REPUBLIKA.CO.ID, JAKARTA -- Komisi untuk Orang Hilang dan Tindak Kekerasan (Kontras) menilai pembebasan bersyarat Pollycarpus, pelaku pembunuhan aktivis HAM Munir, sebagai bentuk kegagalan Presiden Joko Widodo dalam konteks penegakan Hukum.
"Diawal pemerintahan Jokowi gagal (Bebaskan Pollycarpus)," ujar Staf Pembelaan Advokasi Hak Sipil Politik Kontras, Alex Argo di Menteng, Jakarta Selatan, Ahad (30/11).
Menurutnya pembebasan bersyarat Pollycarpus ini sangat kental bernuansa politik. Dimana kasus Munir terjadi pada saat pemerintahan Megawati, saat ini pun Pollycarpus dibebaskan terjadi di masa PDI Perjuangan berkuasa.

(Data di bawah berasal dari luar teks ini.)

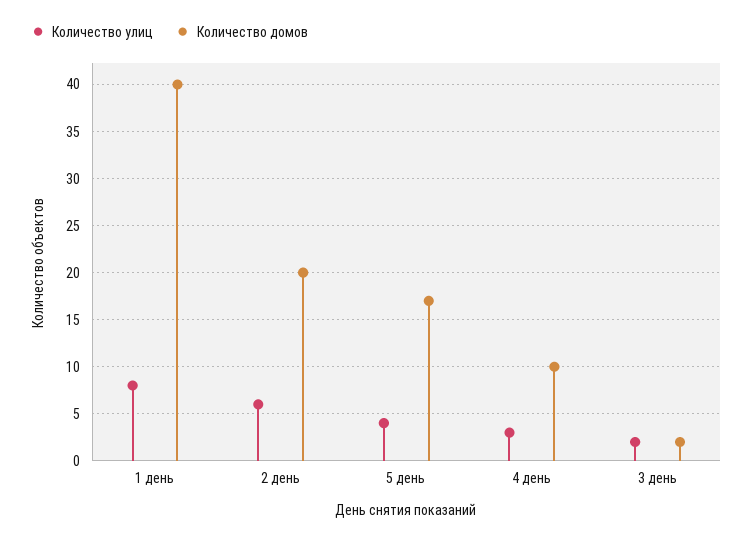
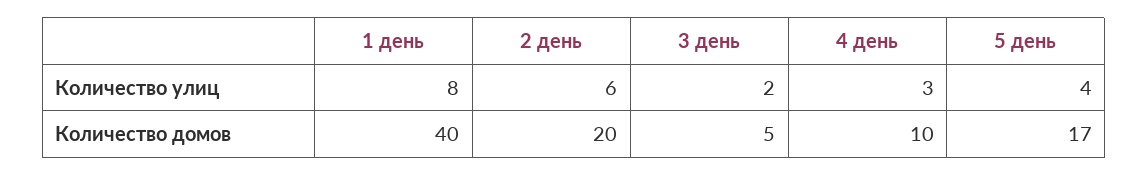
Количество домов, 3 день: 2 -> 5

Alex menjelaskan korelasi itu seperti muncul saat Menteri Hukum dan HAM, Yassona H.Laoly yang notabene adalah orang PDI P berjanji untuk menyelesaikan masalah HAM. Tetapi kenyataannya pembebasan Pollycarpus membuyarkan harapan penuntasan HAM tersebut.
"Sangat kental nuansa politik dalam Pembebasan bersyarat Pollycarpus," katanya.
Terlepas dari semua penilaian diatas, Kontras mendesak penegak hukum mengusut para elit yang mengaku terlibat dalam pembunuhan munir. Dimana mantan kepala BIN, Hendropriyono dalam sebuah wawanacara dengan jurnalis asing mengaku siap bertanggungjawab.
"Ini harusnya ditindaklanjuti secara cepat," kata Deputi Strategi and Mobilization Departemen Kontras, Chrisbiantoro.